» Given request 1: In the rugby league match preview, how many matches was Latrell Mitchell suspended for after last year's clash with Joey Manu?
» Given request 2: Carry on the South Sydney versus Roosters match preview from the point where it stops.

» Quoted passage:
>>>
How Souths can beat Roosters: pack mentality and edging towards the fringes

By Mike Meehall Wood / Editor

Friday night’s showdown between South Sydney and the Roosters might well be the first proper blockbuster of the season.

Alongside the usual rivalry, there’s one big narrative: the rekindling of the Latrell Mitchell-Joey Manu feud from last year that saw Manu wiped out with a broken cheekbone and Mitchell suspended for six matches.

Speaking after the final captain’s run at Redfern Oval on Thursday morning, new Souths coach Jason Demetriou said he couldn’t remember a build-up like this for a regular season game in his many years in footy.

Though the media coverage has been built around the bad blood between players stemming from last year, perhaps the spotlight might be better put on the systemic clashes that could decide the game at Accor Stadium.

The Roosters were caught cold in Round 1 by a tactically perfect performance from Newcastle, but managed to turn in a much more coherent display to batter Manly last Friday night.

Souths, on the other hand, have lost both games – though they might just as easily have won them, as it took an intercept and a field goal to give Brisbane a win in Round 1 and then an extra-time field goal for Melbourne in Round 2.

The bookies have the Roosters as $1.60 favourites – Souths are $2.35 – and perhaps justifiably so, given the trajectories.

If Souths are going to win, they need to have their tactics spot on: so it’s worth a deep dive into what a tactical victory looks like for South Sydney.

Go toe-to-toe in the forwards

Before we get into the tactical specifics, there’s the obvious point. The Bunnies have to match the Roosters up front.
<<<
» Dataset content:
>>>
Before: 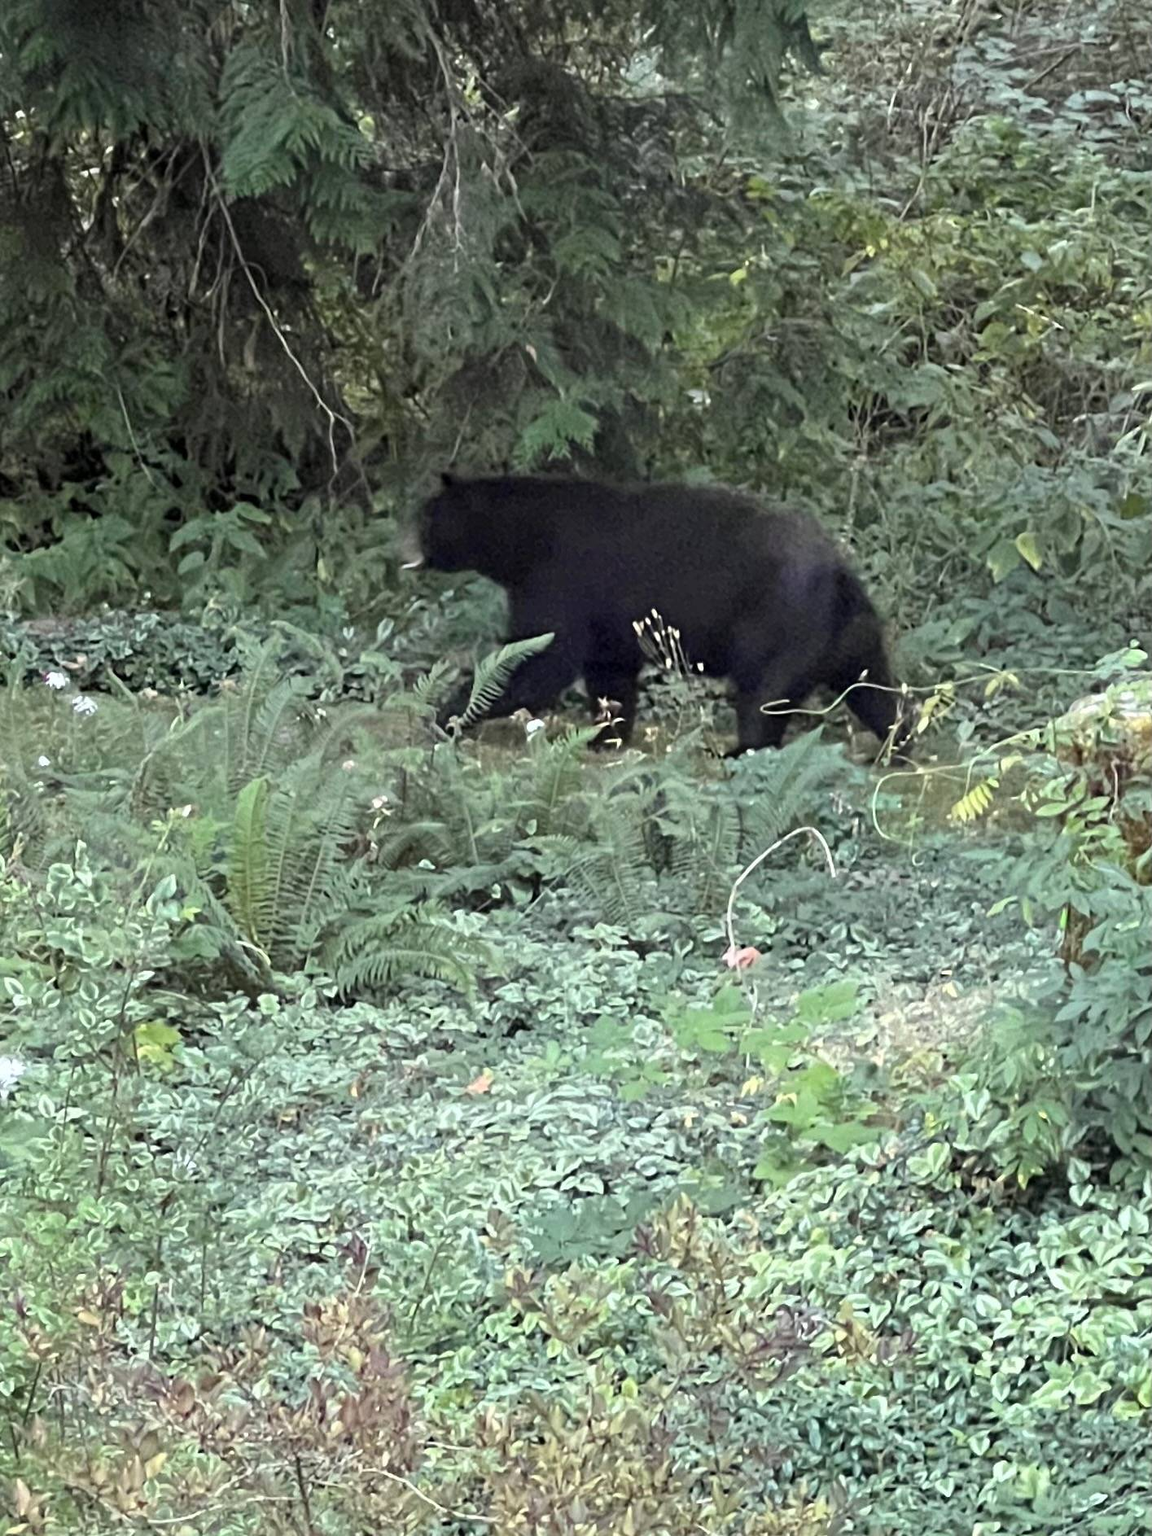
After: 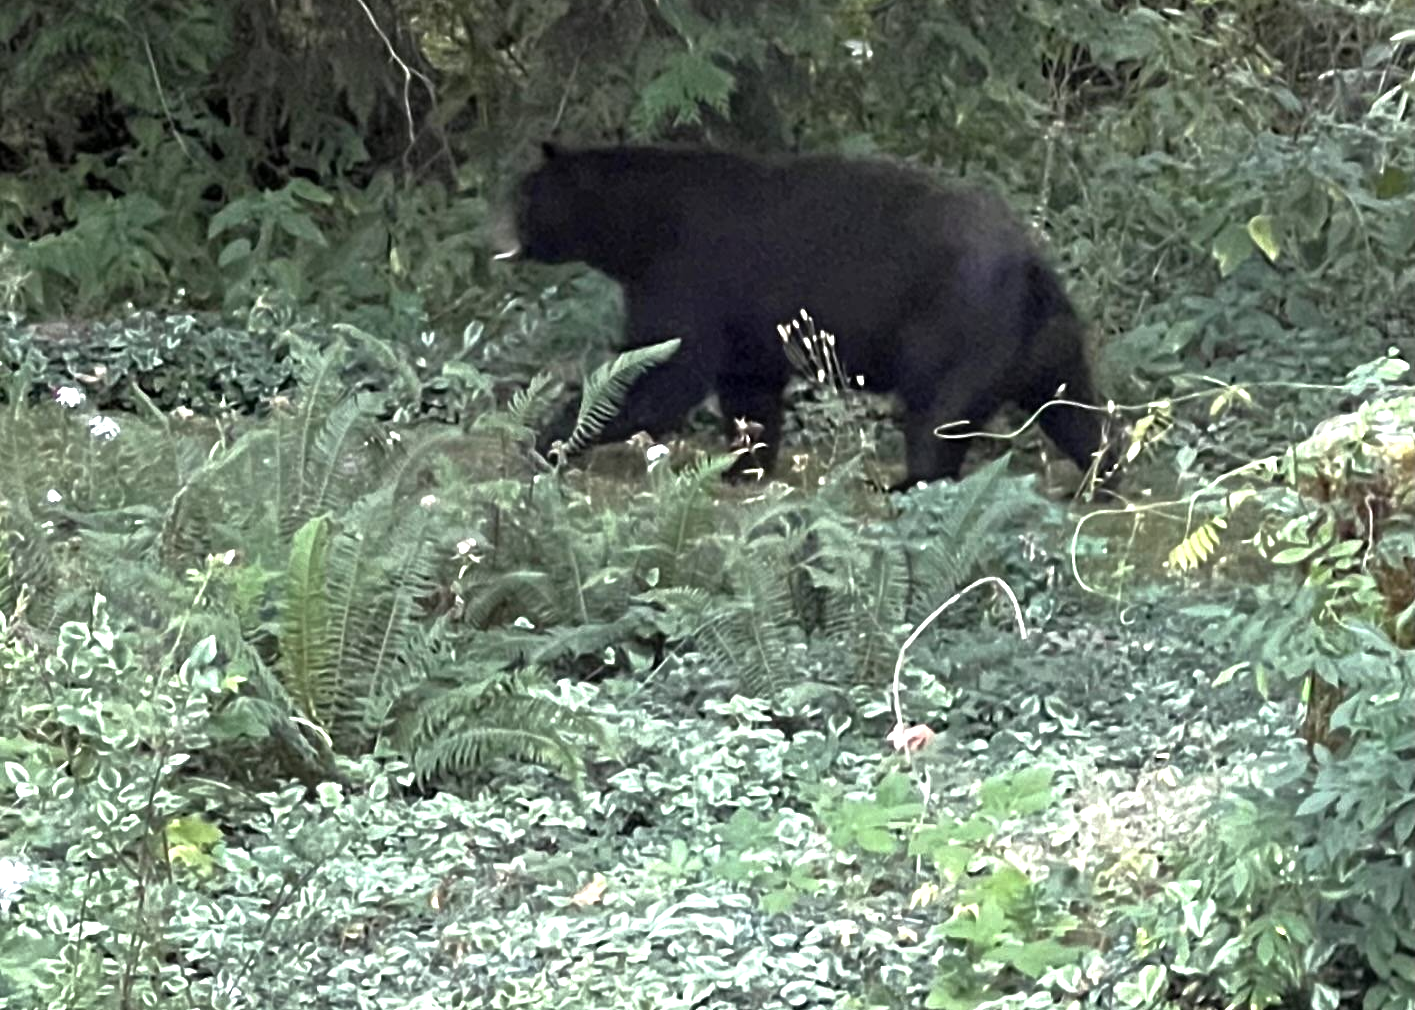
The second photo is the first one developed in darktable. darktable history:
<<<
» Expected answer 1: Six matches.

» Expected answer 2:
The pack put in a strong performance last week against Melbourne, winning the counts on overall metres, post-contact metres and set distances, only to be let down further out wide via poor completions and errors.

Souths have to repeat that, especially if the rain comes as expected.

“I think it’ll be won in the middle third,” said Demetriou. “The conditions are going to dictate that. We need to step up and give our playmakers a bit more time to do what they need to do.”

That second insight is telling, because in both games so far, Souths have at least been competitive in the forwards but perhaps not to the extent that they were last year.

With a rookie halfback in Lachlan Ilias, they need to create as much time as possible for him to adapt in first grade, and to get his more experienced spine partners in Cody Walker and Latrell Mitchell into the game.

Jason Demetriou. (Photo by Matt King/Getty Images)

Lachlan Ilias needs to kick more (and better)

There is a blueprint for how to beat the Roosters, as Newcastle proved just two weeks ago. The secret to their success came from negating the back three of the Chooks through intelligent kicking, led ably by Adam Clune and Jake Clifford, which nipped the set starts in the bud.

Last season, this area was one in which Souths were able to dominate thanks to the long-kicking ability of Adam Reynolds. Without their halfback legend, the role has fallen to Ilias who – while by no means terrible this year – is still very new to top grade footy.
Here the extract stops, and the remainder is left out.